Sunday, June 20, 2010

Vacation, With Moderate Drama

Short version: Went on vacation; discovered an old problem that I made for myself; no broken bones, bloodletting or other trauma.

My most lovely and cool wife was on a road trip for work week before last. While she was gone, it was my plan (plan: n. a specific project or definite purpose that will not go as intended) to get the dragon back on the road, but it was just too freakin' hot to enjoy working outdoors enough to get off my duff an do it.


Trikes did well with two exceptions.

We had minor electrical trauma on the Harley. It was a goofy symptom. It would cut out momentarily at not quite random times. We first blamed it on bad gas from a Valero station in Hico, TX. After multiple refills, often with Seafoam added, it was still doing it. It would get bad sometimes and not do it at all others.

I finally decided it was more like a loss of spark than a fuel issue and it occurred to me that the alarm immobilizes the bike by interrupting the coil. We tolerated it for another day because I didn't want to risk tearing into mostly working wiring and making something *really* break.

We were in Pedernales Falls SP, under a bit of shade, with the seat off the bike. I dug in, found the two connections, saw that I had used crimp connectors and gave them a tug. They came loose with very little effort. I know better and have been bitten by crimp connectors before, but at the time I was putting in the alarm, I'm sure I justified using crimp connectors "just this once".

So, I soldered those two connections and checked the starter lockout connectors, which are also crimped, but crimped better. Gilbert ran great the rest of the day and all the way home today.

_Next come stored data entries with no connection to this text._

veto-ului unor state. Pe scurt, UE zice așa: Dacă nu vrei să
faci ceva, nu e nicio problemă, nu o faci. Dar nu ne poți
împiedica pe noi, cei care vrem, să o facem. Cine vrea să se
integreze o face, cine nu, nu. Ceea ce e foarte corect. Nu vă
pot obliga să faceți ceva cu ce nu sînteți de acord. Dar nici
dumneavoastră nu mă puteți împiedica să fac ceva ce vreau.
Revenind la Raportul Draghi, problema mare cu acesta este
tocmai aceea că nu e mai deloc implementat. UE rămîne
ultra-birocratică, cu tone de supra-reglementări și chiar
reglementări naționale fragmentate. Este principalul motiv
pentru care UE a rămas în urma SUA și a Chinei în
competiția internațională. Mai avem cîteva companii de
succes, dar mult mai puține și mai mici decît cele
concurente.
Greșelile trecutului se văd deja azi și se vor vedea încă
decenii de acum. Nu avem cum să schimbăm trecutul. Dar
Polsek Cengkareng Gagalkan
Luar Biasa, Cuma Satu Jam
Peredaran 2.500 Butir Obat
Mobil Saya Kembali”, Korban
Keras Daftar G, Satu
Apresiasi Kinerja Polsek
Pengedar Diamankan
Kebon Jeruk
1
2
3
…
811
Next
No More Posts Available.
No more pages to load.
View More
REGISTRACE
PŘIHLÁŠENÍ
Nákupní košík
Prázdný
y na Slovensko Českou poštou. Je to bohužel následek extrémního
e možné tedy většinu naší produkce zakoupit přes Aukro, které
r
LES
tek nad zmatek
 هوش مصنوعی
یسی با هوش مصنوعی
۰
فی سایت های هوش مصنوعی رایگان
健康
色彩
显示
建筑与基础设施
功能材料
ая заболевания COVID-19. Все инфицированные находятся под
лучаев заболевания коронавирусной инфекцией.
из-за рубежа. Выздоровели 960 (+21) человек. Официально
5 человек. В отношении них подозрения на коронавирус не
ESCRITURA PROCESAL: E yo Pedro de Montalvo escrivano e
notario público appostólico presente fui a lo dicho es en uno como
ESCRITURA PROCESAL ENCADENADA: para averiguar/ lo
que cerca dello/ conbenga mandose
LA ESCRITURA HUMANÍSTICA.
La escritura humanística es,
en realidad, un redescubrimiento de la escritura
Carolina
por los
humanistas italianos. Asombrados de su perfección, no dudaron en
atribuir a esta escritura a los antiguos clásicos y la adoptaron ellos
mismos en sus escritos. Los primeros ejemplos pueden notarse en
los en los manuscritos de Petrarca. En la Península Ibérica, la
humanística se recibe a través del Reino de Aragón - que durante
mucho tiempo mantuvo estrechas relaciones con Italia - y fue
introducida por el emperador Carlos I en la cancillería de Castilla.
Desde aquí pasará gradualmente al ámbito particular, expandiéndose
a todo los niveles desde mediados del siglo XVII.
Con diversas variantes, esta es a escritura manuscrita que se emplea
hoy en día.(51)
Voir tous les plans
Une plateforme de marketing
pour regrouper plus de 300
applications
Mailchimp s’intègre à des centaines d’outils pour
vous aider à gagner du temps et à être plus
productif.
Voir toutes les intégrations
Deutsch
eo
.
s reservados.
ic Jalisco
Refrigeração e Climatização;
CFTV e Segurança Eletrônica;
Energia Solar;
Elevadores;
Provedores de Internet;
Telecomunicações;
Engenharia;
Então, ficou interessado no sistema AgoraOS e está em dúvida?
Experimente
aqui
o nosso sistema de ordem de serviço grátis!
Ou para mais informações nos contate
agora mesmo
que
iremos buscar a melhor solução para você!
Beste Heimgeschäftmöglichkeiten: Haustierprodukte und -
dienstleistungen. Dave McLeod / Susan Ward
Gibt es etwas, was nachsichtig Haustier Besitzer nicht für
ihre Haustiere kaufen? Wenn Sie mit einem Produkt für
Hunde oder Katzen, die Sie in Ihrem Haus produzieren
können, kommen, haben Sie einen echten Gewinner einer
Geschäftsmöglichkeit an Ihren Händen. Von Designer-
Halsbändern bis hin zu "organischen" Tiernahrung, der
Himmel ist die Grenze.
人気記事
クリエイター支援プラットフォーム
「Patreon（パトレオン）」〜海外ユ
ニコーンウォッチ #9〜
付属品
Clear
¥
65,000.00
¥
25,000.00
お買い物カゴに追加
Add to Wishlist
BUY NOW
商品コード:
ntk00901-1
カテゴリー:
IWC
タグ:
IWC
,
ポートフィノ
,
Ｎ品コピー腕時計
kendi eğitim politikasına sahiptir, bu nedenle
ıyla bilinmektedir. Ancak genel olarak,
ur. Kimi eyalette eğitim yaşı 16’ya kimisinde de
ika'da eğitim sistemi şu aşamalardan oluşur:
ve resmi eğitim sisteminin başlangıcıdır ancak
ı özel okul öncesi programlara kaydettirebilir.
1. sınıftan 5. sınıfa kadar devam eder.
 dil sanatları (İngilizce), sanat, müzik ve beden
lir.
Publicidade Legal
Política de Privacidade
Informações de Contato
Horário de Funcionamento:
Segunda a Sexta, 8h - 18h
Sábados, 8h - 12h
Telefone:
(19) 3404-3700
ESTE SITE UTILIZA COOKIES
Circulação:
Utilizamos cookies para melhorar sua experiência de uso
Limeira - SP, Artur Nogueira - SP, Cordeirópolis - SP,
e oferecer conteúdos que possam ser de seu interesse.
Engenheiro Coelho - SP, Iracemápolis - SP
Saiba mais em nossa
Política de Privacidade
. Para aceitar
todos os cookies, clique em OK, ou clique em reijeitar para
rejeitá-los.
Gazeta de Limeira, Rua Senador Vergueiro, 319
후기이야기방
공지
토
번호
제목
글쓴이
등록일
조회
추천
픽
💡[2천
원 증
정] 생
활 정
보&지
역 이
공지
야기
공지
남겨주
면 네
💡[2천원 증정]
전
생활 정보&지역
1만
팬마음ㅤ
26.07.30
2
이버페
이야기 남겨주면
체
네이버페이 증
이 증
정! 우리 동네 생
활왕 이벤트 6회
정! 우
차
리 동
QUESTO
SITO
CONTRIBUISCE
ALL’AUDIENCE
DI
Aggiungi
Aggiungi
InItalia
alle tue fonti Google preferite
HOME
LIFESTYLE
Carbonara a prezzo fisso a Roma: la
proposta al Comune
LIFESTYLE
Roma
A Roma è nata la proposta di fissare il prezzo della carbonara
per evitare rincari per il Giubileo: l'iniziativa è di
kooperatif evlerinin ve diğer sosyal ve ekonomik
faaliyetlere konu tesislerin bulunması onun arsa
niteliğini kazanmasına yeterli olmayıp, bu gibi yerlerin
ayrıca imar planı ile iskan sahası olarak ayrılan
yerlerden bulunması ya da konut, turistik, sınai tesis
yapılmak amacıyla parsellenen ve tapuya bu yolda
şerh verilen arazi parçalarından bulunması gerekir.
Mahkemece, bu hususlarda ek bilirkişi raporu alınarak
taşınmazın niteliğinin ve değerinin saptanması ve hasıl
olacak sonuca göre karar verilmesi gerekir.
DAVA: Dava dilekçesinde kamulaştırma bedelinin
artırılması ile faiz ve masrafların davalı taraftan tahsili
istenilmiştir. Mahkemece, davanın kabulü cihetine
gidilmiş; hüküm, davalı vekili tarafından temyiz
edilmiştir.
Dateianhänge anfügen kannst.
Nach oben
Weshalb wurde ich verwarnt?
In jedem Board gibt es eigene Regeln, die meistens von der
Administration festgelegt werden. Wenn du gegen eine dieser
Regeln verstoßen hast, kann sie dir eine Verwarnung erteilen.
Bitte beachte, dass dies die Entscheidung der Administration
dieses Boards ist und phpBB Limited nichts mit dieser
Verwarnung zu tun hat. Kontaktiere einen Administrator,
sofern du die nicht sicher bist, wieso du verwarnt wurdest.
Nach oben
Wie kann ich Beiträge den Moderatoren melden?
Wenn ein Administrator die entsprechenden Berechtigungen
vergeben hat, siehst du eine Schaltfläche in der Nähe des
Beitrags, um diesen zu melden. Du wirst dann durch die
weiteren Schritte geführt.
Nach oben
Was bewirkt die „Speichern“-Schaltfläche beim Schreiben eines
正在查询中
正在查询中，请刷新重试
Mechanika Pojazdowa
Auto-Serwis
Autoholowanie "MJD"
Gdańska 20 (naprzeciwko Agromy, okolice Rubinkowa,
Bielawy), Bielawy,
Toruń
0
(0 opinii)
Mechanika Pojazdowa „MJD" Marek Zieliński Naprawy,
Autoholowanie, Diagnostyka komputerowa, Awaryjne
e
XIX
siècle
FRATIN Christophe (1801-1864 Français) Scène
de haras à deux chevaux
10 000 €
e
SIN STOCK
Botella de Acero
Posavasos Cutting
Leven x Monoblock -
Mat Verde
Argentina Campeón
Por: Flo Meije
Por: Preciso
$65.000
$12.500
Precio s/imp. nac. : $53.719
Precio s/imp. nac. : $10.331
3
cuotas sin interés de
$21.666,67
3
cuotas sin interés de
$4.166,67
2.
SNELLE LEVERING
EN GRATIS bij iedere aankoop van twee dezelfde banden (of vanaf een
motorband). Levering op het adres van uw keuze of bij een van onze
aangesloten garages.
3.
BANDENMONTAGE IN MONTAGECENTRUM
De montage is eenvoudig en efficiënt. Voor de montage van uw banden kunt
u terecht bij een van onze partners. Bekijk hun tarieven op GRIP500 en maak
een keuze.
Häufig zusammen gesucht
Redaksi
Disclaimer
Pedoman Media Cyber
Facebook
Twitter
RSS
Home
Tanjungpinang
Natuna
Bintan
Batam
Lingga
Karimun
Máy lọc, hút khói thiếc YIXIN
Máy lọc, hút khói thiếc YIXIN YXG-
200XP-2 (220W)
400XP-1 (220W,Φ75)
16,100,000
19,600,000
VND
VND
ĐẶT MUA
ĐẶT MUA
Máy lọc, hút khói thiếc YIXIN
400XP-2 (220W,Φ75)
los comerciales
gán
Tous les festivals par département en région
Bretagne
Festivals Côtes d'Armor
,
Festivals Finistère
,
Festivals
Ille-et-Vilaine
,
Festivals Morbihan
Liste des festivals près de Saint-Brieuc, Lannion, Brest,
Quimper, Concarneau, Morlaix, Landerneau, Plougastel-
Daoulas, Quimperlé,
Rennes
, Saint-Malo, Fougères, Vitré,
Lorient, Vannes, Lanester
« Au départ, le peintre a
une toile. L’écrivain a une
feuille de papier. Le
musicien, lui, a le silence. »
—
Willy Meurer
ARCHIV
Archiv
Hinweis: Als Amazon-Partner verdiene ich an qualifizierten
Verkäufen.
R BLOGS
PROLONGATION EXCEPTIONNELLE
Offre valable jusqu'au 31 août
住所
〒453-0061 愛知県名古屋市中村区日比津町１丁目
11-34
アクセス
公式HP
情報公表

The other exception was really the escalation of another known issue. The yellow trike has air shocks. It seems to only want to handle correctly with them fully inflated, to 100 PSI. Trouble was, they would leak down over a couple of days. More trouble now because they leak down in a few hours. I pretty much top them off at every stop, if it's been a little while since the last top off.

At least I can top them off with a portable air compressor. Almost none of the air hoses out there will inflate over about 70 PSI, and most are more like 50 PSI.